Source text -
# Russian Jeopardy! QA System Evaluation

To evaluate the answer of your Russian Jeopardy! QA system, we suggest the following steps:
1. Use the extended dataset, that contains QuestionNumber, i.e. position of the question to which the answer is given in the Topic. That will be the rank.
2. Normalize the predicted and ground-truth answers, for example with SpaCy.
3. Calculate one of the metrics: cosine similarity, Damerau-Levenstein edit distance, Jaccard distance, METEOR.
4.  Measure if the coefficient calcualted with the metric is above the minimum for cosine similarity and METEOR or below it for Damerau-Levenstein edit distance, and evaluate the answer as correct or incorrect. We suggest that for METEOR the minimum is 0.227743.
5. For any answer given by your system, add the rank of the question to the score in case of a correct answer, and subtract the rank, otherwise. If the system has the option of abstaining from the answer, the score remains the same.

In [None]:
!pip install spacy==3.2

In [None]:
import spacy
!python -m spacy download ru_core_news_lg
nlp = spacy.load("ru_core_news_lg")

Data block -
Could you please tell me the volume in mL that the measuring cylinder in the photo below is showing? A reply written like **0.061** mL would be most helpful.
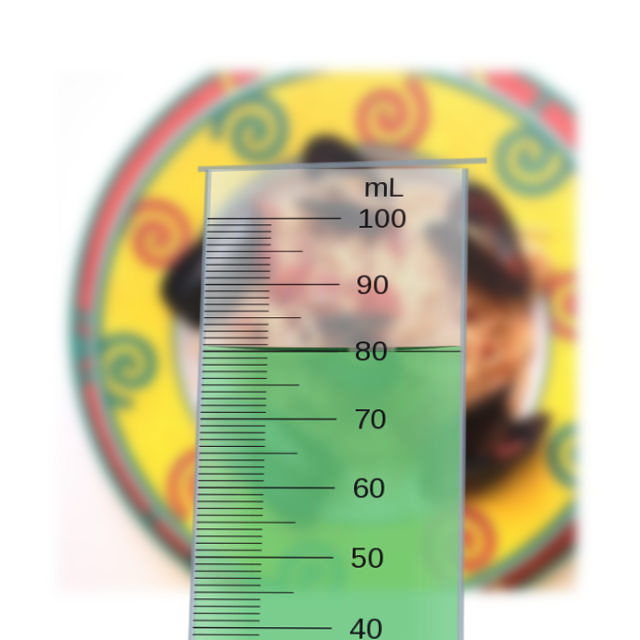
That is **80** mL
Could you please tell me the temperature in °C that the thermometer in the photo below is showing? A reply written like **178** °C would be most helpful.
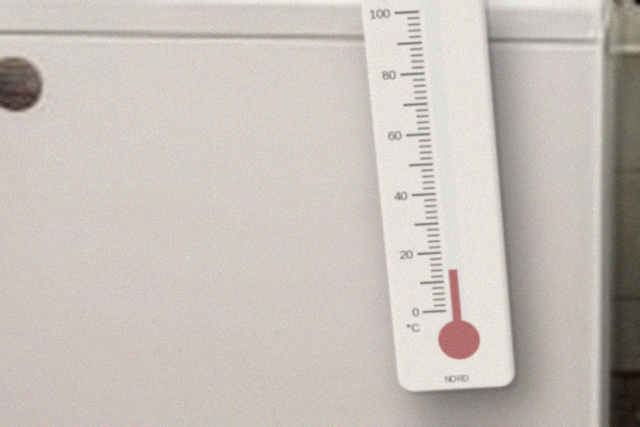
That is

Your goal - From the evaluation guide, reproduce verbatim the passage that opens with the words containing "# Russian Jeopardy!" and closes with "be the rank.".

Answer to this task -
# Russian Jeopardy! QA System Evaluation

To evaluate the answer of your Russian Jeopardy! QA system, we suggest the following steps:
1. Use the extended dataset, that contains QuestionNumber, i.e. position of the question to which the answer is given in the Topic. That will be the rank.